> **EXTRACTED TEXT**
1

A Design of Asynchronous Double Grain Reconfigurable Computing Array 1

Pakon Thuphairo,1 Arthit Thongtak1* 1DSEL (Digital System Engineering Laboratory), Department of Computer Engineering, Faculty of Engineering, Chulalongkorn University, Patumwan, Bangkok, Thailand 10330 E-mail: [email protected],[email protected]* Tel: +66-(0)2-218-6956

1. ABSTRACT An asynchronous double-grain reconfigurable computing array is proposed in this paper. The architecture is designed to be a general-purpose partial-runtime reconfigurable architecture with 2D array style and 4NN interconnection, which is for both of coarse and fine grain tasks. It also includes the carry path separately. Moreover, it is routed into the single-bit datapath to be used with logic operations. The single-bit datapath is not only for 1-bit tasks themselves, but can also be used when mapping multi-bit tasks that have single-bit conditional datapaths. Static data-flow [4] structure and Balsa [2], an asynchronous design tool, are used to design the processing element(PE) at architectural level. In this paper, three basic functions are provided to show the feasibility of compilation. Firstly, loop control-signal generator contains both of multi-bit and singlebit datapaths. Secondly, a 32-bit ripple carry adder is constructed from PEs. Finally, 16bit loop control-signal generator is given to be an example of multi-bit function. The functions are manually synthesized from high level specification and mapped onto the computing array. It shows that the circuits generated from Balsa operate correctly under the QDI asynchronous delay model.

> **LISTING**
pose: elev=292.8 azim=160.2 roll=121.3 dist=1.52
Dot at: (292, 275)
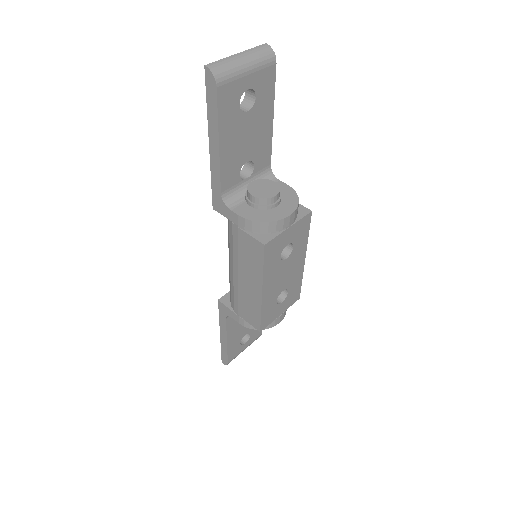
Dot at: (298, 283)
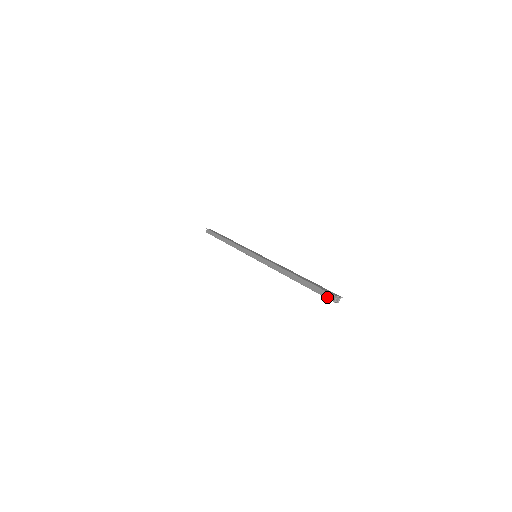
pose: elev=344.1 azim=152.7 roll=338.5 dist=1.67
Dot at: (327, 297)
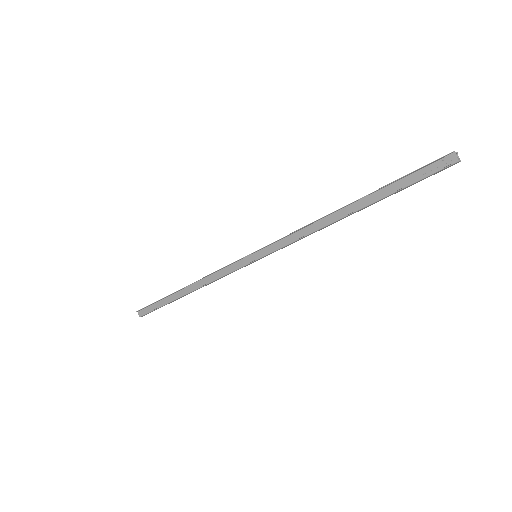
Dot at: (440, 168)
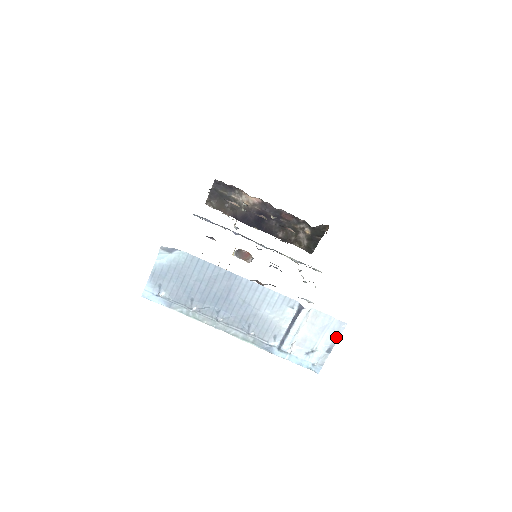
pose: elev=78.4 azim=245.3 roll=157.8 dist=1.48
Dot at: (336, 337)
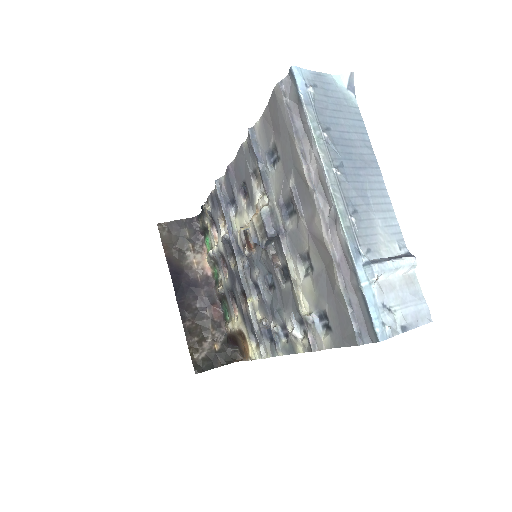
Dot at: (417, 322)
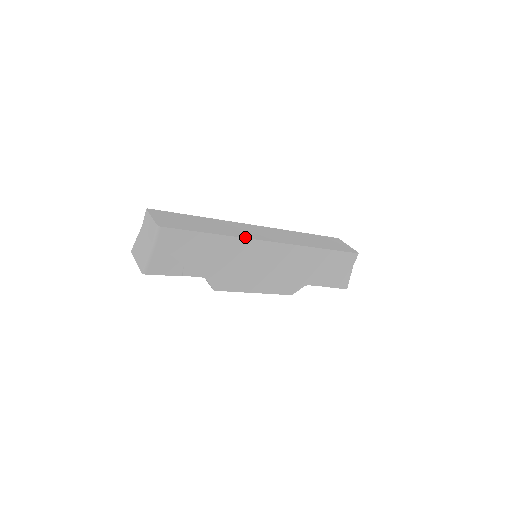
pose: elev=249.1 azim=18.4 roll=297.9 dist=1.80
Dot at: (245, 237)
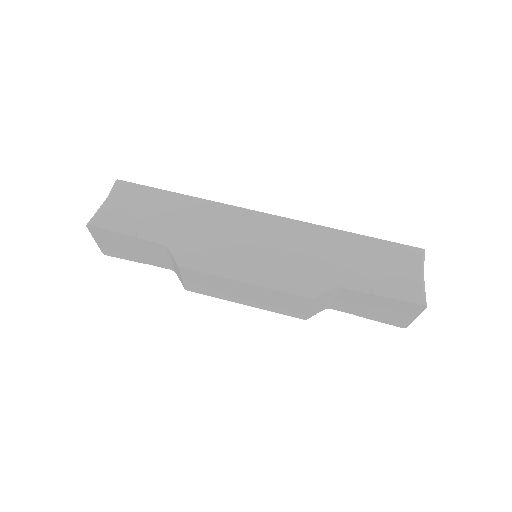
Dot at: (224, 205)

> **EXERCISES TO COMPLETE**
1. In the reconfigurable array abstract, which asynchronous design tool is used to design the processing element?
2. Carry on writing the reconfigurable array abstract, starting right after its final sentence.
The items have nothing to do with what you're asked to do here.

> **ANSWERS**
1. Balsa.

2.
Keywords: Asynchronous circuit, Data flow computing, Reconfigurable architecture. 2. INTRODUCTION 2.1 Reconfigurable architecture Reconfigurable computing (RC) compensates the gap between the limited speed of von Neumann machine paradigm and customized functions of ASIC by providing the reconfigurable fabrics, for example, high performance computing is one of the applications that RC serves to help compute tasks more efficiently. Asynchronous circuit design methodologies have emerged to solve the design problems in synchronous systems [4]. For instance, clock skew. Moreover, advantages of asynchronous design have been taken into account to achieve the higher performance. Fine grain reconfigurable architectures have more flexibility in serving arbitrary functions, but the configuration data size is the drawback when comparing with coarse grain architectures. Recent works on asynchronous reconfigurable architectures have been proposed in [7], [5], [3]. 2.2 Asynchronous logic circuit Asynchronous circuits offer advantages over the synchronous ones [4]. for example, asynchronous circuits has no clock skew problems since a global clock is not applied to control the entire circuit, a clock gating technique is not needed since the circuit operates when it is required, and it is automatically adapted to physical properties. 2.3 Static dataflow structure Designing an asynchronous circuit at gate level can be a labor-intensive task for a complex system. Static dataflow structure (SDF) is a methodology to help asynchronous designers build a circuit at pipeline level without knowing of how it is implemented in the components, for example, handshaking protocol. SDF is used in our work to design the architecture of the Processing Element (PE). The templates for constructing an expression in high level 13th Annual Symposium on Computational Science and Engineering (ANSCSE 13)

2

programming language has already been shown in [4]. Hence, this leads to feasibility of directly compilation of a task expressed using high level specification to produce a pipeline level circuit.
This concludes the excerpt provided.